Letters

Dear Editors,
Considering myself a socialist postal worker, I wish to direct your readers’ attention to an aspect of a recent mail strike.

Re-acting to the Post Office’s “slap across the wrist” disciplining of a manager, guilty of sexually harassing a 16-year-old postwoman, the entire Glasgow mail ground to a halt as postal workers came out on wildcat strikes.
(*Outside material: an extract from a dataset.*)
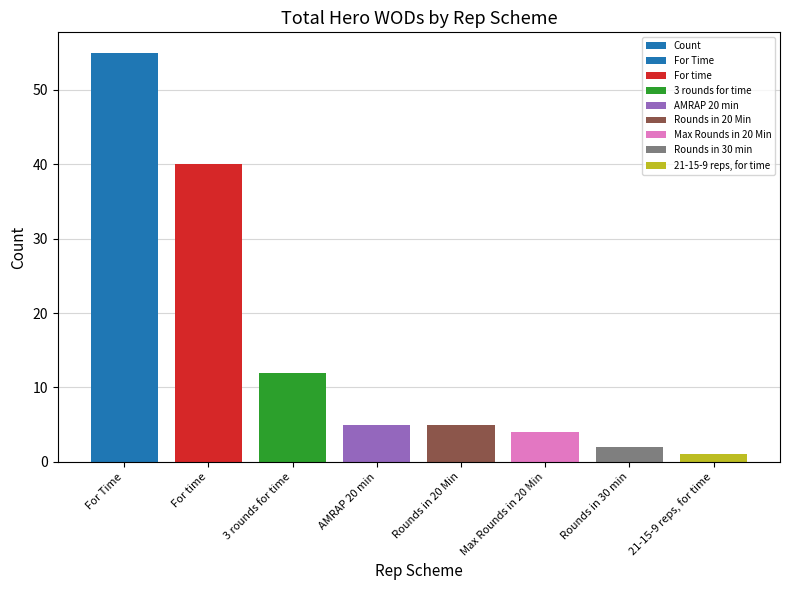

What is the greatest value displayed?

55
Now, what struck me, as a socialist, was the sense of solidarity that has developed, after many years’ experience of industrial action, amongst postal workers. As is the custom, regardless of whether official or unofficial, all mail from Glasgow was blacked, a tactic to foil any Royal Mail attempt to move mail around the country to isolate and defeat a strike-bound office. It is illegal secondary action under the statutes, but the Post Office rarely challenges the refusal to handle blacked mail. On this occasion, however, and no doubt, as a result of their success in forcing through the “way forward” productivity deal, Royal Mail tried to divert letters to Edinburgh who subsequently went out on strike too.
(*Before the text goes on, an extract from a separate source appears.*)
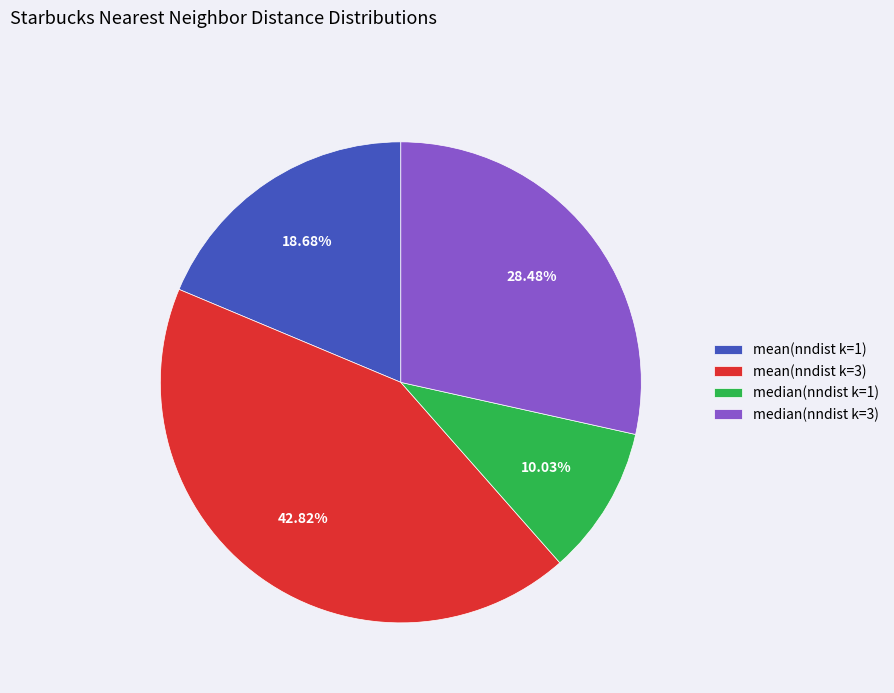

Which slice is the smallest?

median(nndist k=1)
Once again, postal workers have demonstrated the strength of industrial solidarity and expressed a spirit, nobly cited by Anton Pannekoek in Workers’ Councils:

    “Direct action means action of the workers themselves without the intermediary of trade union officers…The first and most important task is to propaganda to expand the strike…Capitalists know or feel this quite well and so the only inducement to concessions is the fear that the strike might spread universally…”

Also in his “Ethics And Socialism” article:

    “The workers could not be made to understand what wrong they had committed by stopping work for a day in support of a group of workers at war with their employers. The bourgeois journalists argued along these lines:…to go on strike for others through solidarity! (sheer madness, indeed…).”

Does the Socialist Party applaud the Scottish postal workers, as I do?

Alan Johnstone, Livingston

Reply: Yes, even if we don’t share Pannekoek’s view that unofficial, wildcat strikes are always best. As far as we are concerned, any strike to improve conditions or stop them getting worse, official or unofficial, legal or illegal, is all right as long as it is democratically decided and run by those involved. Full-time trade union officials should be the servants of their members, not their bosses as is so often the case today – Editors.